> **PAGE TEXT**
The International Atomic Energy Agency (IAEA) has developed the Hydrogen Economic Evaluation Program (HEEP) to assess the economics of large-scale hydrogen production using nuclear energy.
Nuclear hybrid energy systems for hydrogen production
|Alkaline electrolysis||PEM electrolysis||Solid oxide electrolysis||Steam methane reforming||Thermochemical S-I|
|Efficiency (HHV, %)||30||27||36||79||25|
|Natural gas (kg)||0||0||0||2.9||0|
|CO2 out (kg)||0||0||0||5-11||0|
Efficiency assumes 40% heat to electricity conversion
Source: Pinksy et al. 2020, Table 4
Hydrogen directly from nuclear heat
Several direct thermochemical processes are being developed for producing hydrogen from water. For economic production, high temperatures are required to ensure rapid throughput and high conversion efficiencies. They essentially do not use electricity.

> **PROVIDED DATA**

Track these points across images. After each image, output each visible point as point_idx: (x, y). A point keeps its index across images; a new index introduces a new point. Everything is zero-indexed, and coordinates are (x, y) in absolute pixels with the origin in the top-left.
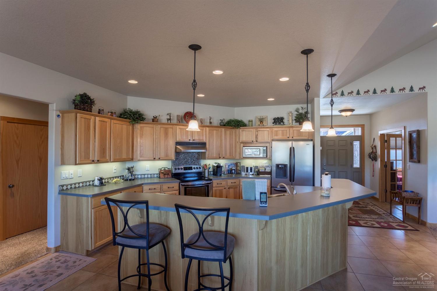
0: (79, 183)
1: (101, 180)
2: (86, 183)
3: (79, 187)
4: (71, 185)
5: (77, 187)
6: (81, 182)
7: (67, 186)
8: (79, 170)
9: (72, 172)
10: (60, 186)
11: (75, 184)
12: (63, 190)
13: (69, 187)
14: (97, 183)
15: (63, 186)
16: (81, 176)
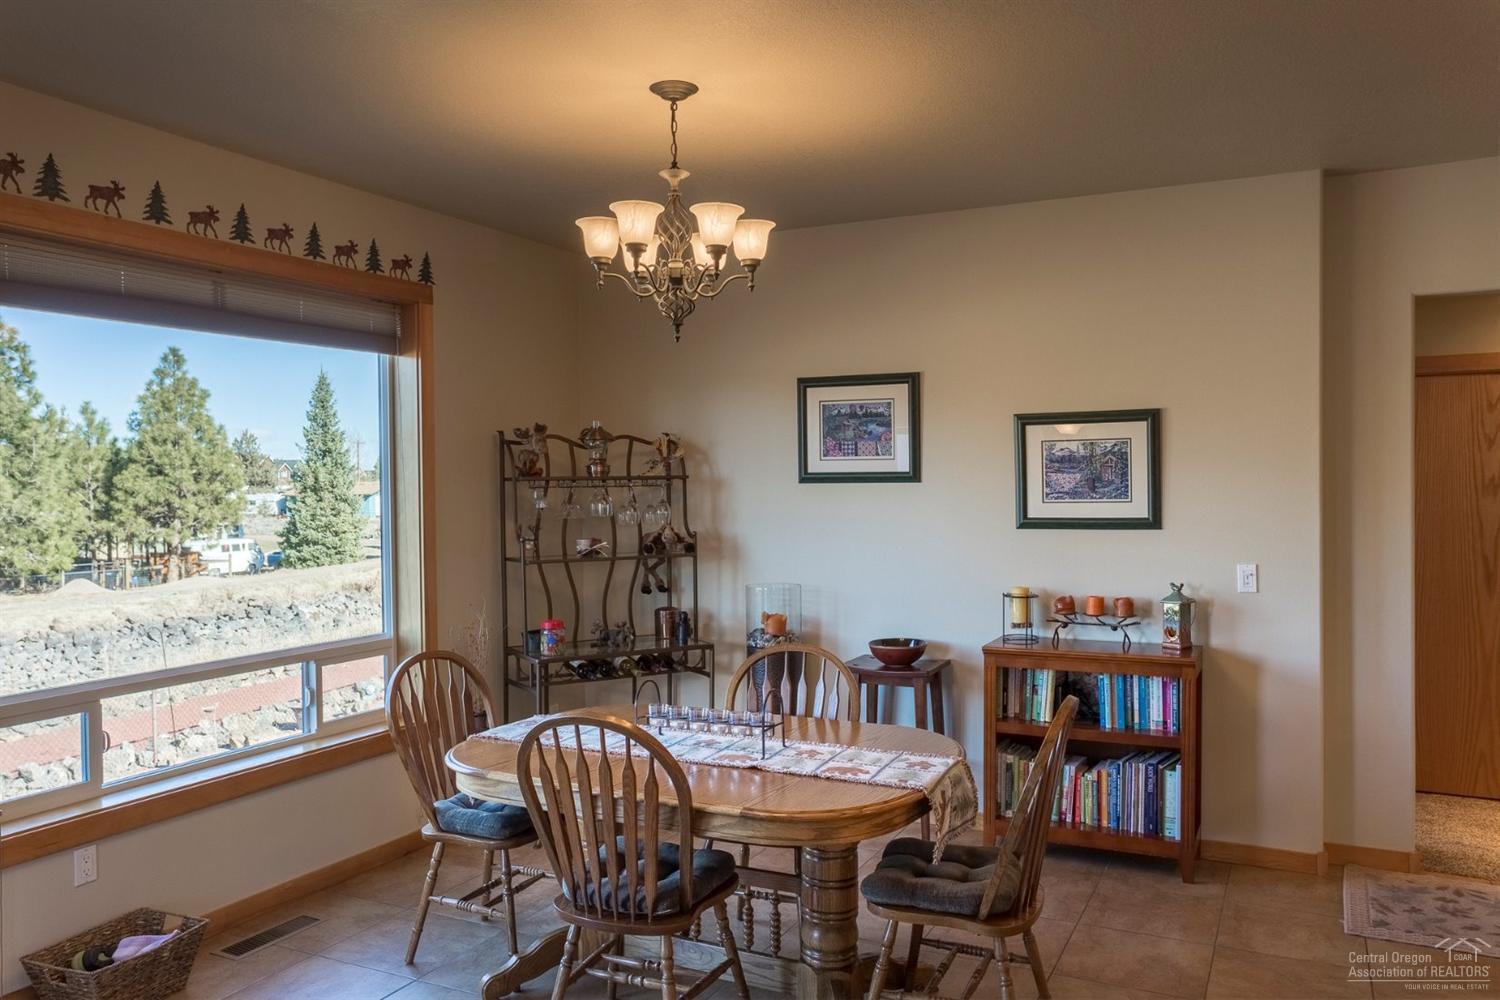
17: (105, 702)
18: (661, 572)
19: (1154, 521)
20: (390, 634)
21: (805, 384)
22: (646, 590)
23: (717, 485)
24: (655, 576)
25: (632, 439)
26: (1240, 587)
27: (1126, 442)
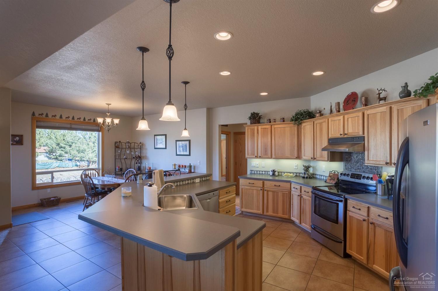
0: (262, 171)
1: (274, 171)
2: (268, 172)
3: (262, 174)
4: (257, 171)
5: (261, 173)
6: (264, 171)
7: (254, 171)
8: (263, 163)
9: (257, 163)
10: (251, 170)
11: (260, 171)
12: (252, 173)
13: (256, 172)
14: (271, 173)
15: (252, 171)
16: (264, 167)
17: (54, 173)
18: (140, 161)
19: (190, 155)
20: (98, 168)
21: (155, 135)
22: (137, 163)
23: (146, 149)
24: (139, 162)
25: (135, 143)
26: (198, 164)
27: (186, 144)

==

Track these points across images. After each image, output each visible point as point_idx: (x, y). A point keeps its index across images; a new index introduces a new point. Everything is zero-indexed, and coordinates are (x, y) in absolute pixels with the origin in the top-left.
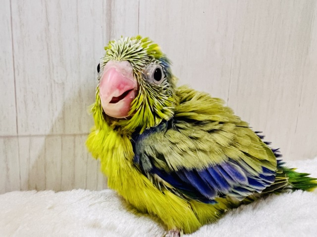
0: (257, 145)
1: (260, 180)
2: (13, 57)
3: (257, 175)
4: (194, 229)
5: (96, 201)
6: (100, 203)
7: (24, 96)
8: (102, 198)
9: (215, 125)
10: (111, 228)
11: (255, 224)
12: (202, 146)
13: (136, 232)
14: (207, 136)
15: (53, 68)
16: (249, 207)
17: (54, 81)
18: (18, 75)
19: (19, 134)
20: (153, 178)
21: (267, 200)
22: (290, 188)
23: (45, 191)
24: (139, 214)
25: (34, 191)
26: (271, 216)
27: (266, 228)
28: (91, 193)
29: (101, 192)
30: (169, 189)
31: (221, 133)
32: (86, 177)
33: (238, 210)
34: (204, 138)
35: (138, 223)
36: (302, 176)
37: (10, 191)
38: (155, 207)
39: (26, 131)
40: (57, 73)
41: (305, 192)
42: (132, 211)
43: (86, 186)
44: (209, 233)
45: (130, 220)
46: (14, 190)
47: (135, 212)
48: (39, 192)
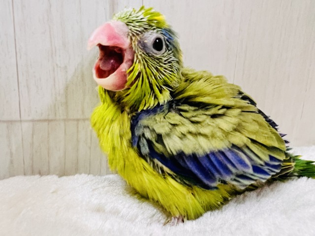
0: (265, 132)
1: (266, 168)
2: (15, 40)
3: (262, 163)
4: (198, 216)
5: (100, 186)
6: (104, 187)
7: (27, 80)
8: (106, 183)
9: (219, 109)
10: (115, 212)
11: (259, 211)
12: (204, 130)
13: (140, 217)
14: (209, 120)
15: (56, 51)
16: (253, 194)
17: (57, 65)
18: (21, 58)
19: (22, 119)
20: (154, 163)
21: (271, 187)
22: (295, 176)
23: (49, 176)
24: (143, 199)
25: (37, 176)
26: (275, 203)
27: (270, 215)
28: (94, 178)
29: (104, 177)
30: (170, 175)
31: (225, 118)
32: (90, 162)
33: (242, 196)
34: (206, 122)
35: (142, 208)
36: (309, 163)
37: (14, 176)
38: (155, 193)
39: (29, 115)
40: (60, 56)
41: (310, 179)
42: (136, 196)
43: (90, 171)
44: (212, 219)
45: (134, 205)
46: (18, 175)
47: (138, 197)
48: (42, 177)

* * *

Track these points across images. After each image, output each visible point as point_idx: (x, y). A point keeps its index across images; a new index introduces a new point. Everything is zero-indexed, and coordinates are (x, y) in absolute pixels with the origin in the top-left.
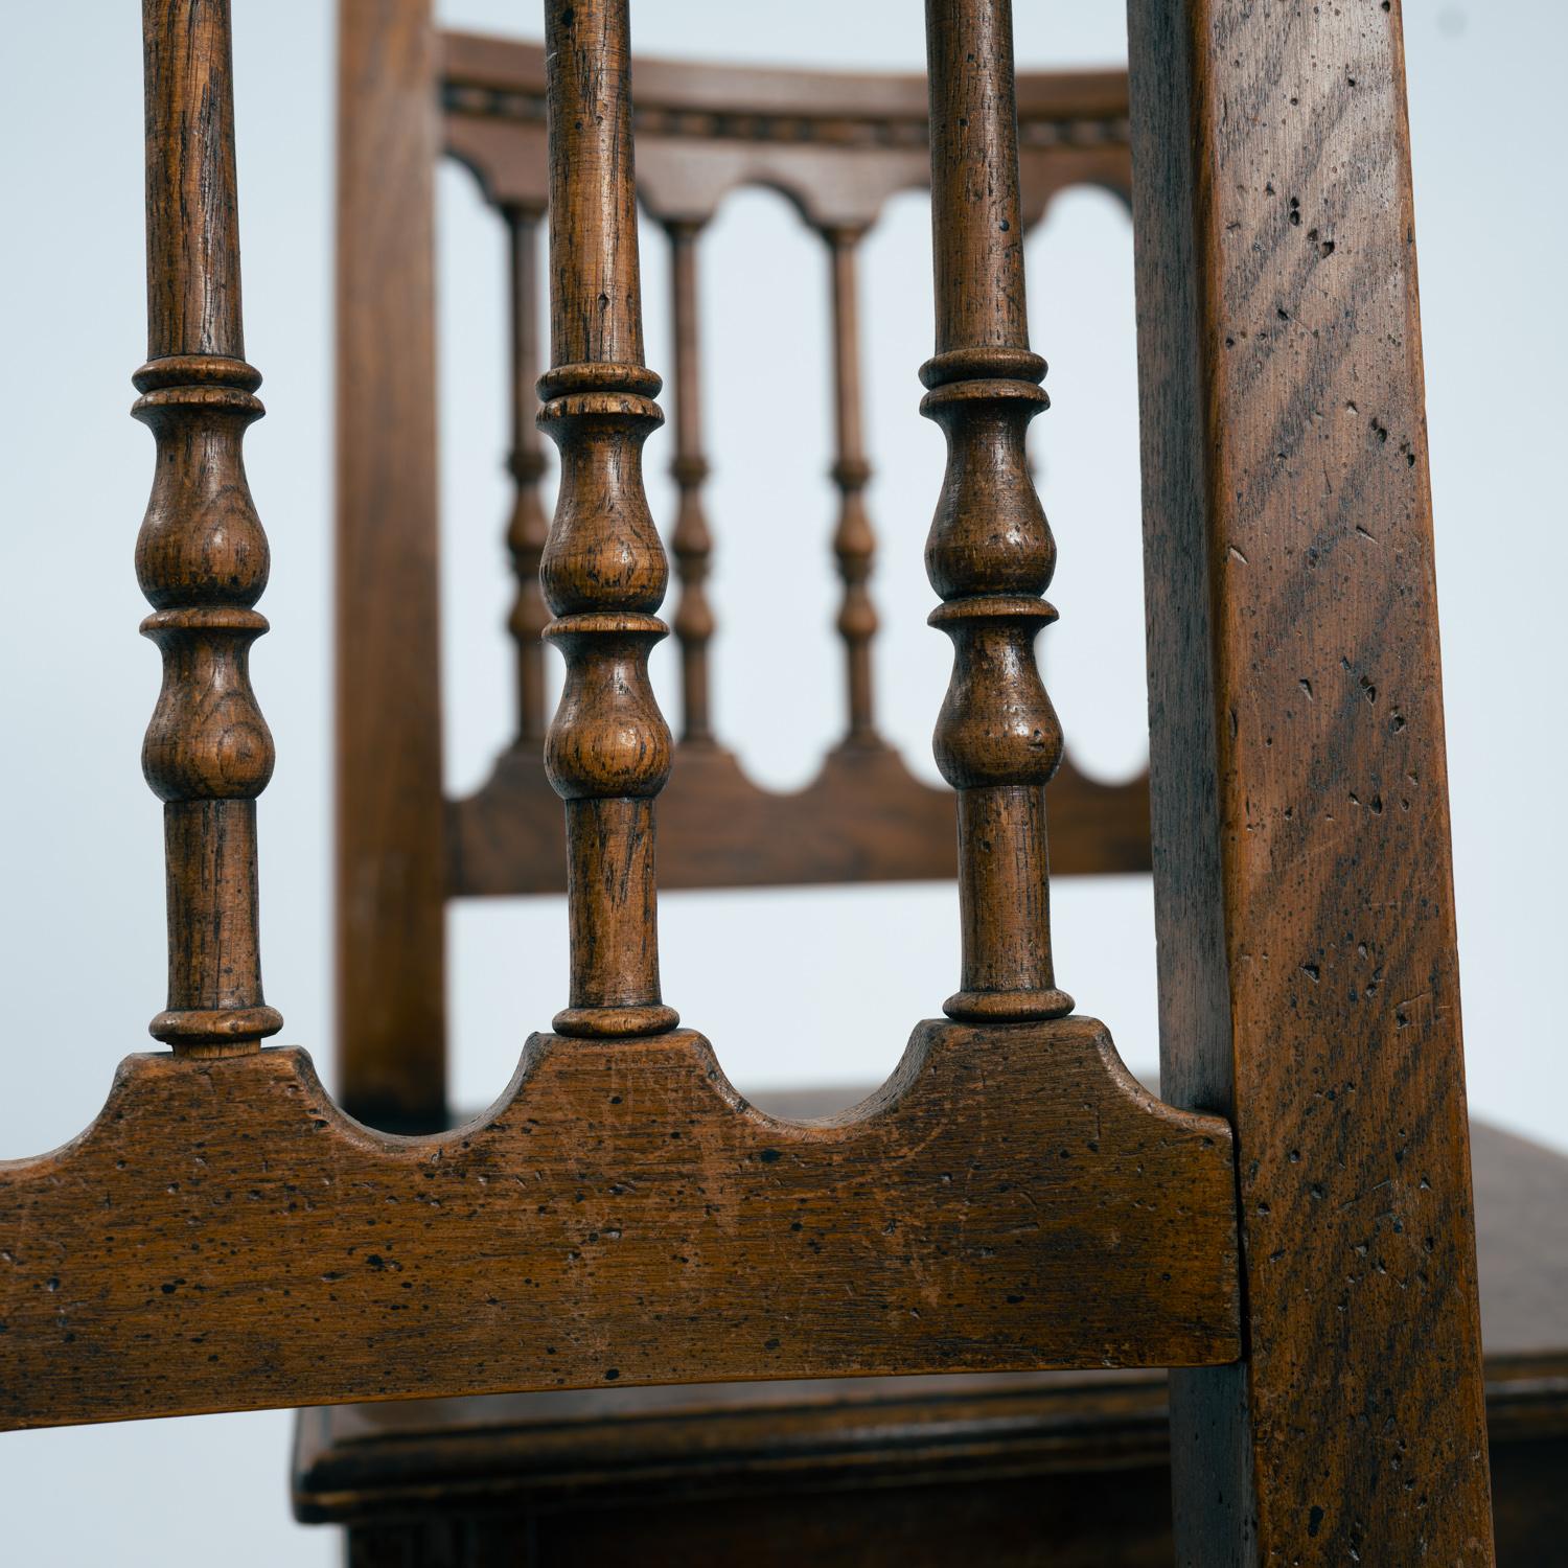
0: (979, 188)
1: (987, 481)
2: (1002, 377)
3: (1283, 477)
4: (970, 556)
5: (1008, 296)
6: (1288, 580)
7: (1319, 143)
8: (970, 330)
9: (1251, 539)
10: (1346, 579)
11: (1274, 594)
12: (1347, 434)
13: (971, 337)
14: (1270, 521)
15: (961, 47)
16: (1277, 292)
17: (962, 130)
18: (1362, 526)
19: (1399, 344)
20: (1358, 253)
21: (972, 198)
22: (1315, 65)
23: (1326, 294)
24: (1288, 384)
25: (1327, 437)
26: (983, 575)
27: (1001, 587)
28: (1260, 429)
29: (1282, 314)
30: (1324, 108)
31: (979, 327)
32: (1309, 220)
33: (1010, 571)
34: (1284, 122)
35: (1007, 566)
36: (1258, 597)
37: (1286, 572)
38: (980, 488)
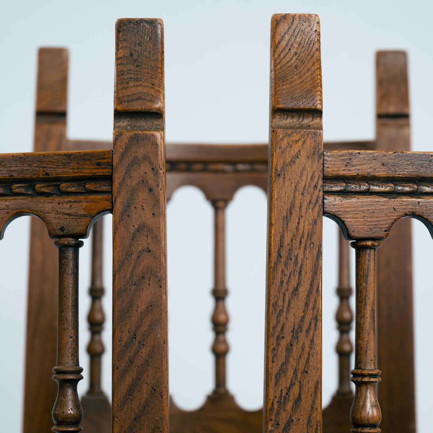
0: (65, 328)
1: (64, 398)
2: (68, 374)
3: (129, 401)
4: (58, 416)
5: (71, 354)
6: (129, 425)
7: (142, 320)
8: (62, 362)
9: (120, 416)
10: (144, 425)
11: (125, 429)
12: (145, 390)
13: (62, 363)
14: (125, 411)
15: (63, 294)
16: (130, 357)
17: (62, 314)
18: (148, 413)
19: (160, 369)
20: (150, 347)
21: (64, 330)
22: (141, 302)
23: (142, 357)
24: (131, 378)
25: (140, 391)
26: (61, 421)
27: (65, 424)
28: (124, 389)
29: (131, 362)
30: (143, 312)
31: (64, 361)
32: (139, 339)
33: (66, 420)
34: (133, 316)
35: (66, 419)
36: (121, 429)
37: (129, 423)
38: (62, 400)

> **TASK ITEM**
How would the paragraph in the nuclear hydrogen text beginning "Several direct thermochemical processes" read as a short bulleted list of its main facts?

> **WRITTEN RESPONSE**
- Several direct thermochemical processes for producing hydrogen from water are being developed.
- Economic production requires high temperatures for rapid throughput and high conversion efficiency.
- These processes essentially use no electricity.